Land Ownership

“All a man has to do to get rich in America is find out where people are going, get there first and buy land.”

— Gen. Douglas MacArthur

Bob Hope, the great American comedian and Hollywood star, was actually born in England. He once quipped, “I left England at the age of 4 when I found out I couldn’t be king.”

He struggled early to make it in showbiz. “Before long, I was in debt. I had holes in my shoes, and I was eating doughnuts and coffee,” Hope recalled. “And when I met a friend who bought me a meal, I had forgotten whether to cut a steak with a knife or drink it out of a spoon.”

Hope, as we all know, eventually made it big-time, becoming a cherished part of Hollywood’s roster of stars. Unlike many of his peers, though, Bob Hope was a savvy investor. His favorite investment was land.

“Every time I found a piece of land, it turned out Bob Hope owned it,” former Palm Springs Mayor Frank Bogert once joked. “He knew the value of every damn piece of land he owned. He was smart as a whip.”

The exact amount of Hope’s real estate holdings is a matter of dispute. Depending on who’s doing the estimate, it ranged anywhere from $100-500 million. Whatever the exact amount, we know he owned plenty. His 1978 property tax bill was over $1 million.

Hope understood something that has made many people rich before and since. He understood the idea of land banking. You buy raw land ahead of development. As development moves to your land, you sell it and make a killing.

One example of land banking comes from Professional Land Corp. In 1967, you could have bought an acre of land in the San Fernando Valley in Los Angeles County for $38,000. Only 12 years later, as L.A. sprawled out, your acre of land would have fetched $380,000. If you held it another 12 years, that same acre would have gone for about $2.1 million. That’s some massive wealth creation from the revaluing of land over time.

Howard Hughes was another successful land banker. According to Professional Land Corp.: “Hughes was a visionary who bought and held land in Southern California and the Las Vegas Valley.” He bought his Las Vegas Valley land well outside of the city of Las Vegas at cheap prices. That land would eventually become Summerlin, one of the most desirable planned communities in Nevada. “Howard Hughes’ landholdings made him vast fortunes during his lifetime,” PLC notes.

One other intriguing example: Roy Sakioka arrived in the U.S. from Japan as a poor immigrant and father of six children. Yet he had vision when it came to real estate development. He saw the potential of Orange County and began buying rural parcels shortly after World War II. He also seemed to have a sense for where future freeways and shopping centers would pop up next. He was, as PLC notes, “a master at buying land along development’s path, then waiting until the last possible moment before selling.”

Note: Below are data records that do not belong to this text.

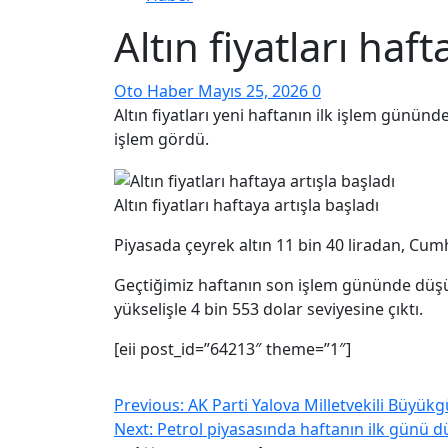
Altın fiyatları haft
Oto Haber
Mayıs 25, 2026
0
Altın fiyatları yeni haftanın ilk işlem günün
işlem gördü.
Altın fiyatları haftaya artışla başladı
Piyasada çeyrek altın 11 bin 40 liradan, Cumh
Geçtiğimiz haftanın son işlem gününde düşüş
yükselişle 4 bin 553 dolar seviyesine çıktı.
[eii post_id=”64213″ theme=”1″]
Previous:
AK Parti Yalova Milletvekili Büyük
Next:
Petrol piyasasında haftanın ilk günü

He eventually amassed some $325 million in landholdings. In 1991, Forbes included Sakioka on its list of America’s 400 richest individuals.

In researching this story, I found many examples of successful land banking. It seems like one of those truly timeless ways to get rich over time.

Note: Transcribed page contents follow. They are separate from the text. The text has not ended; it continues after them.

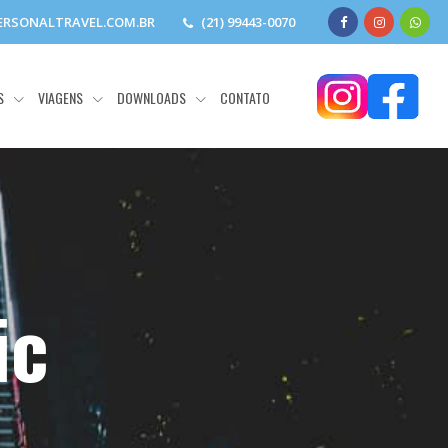
RSONALTRAVEL.COM.BR
(21) 99443-0070
S
VIAGENS
DOWNLOADS
CONTATO
ic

Land Banking in the Stock Market

In the stock market, there are many examples of successful land banking. I have always had a soft spot for companies that own lots of land. Maybe it comes from my banking days. I loved those deals in which I made a company a loan and had the company on the hook for collateral in the form of land or real estate. That way, even if things didn’t work out with the business, the value in the land could still make us whole.

It doesn’t work quite the same way with stocks, but in broad outlines, it is awfully similar. If we can buy a company that owns a lot of land, that land can provide a ballast of value that gets us out of a deal gone bad. In the best-case scenario, it becomes a springboard to big gains.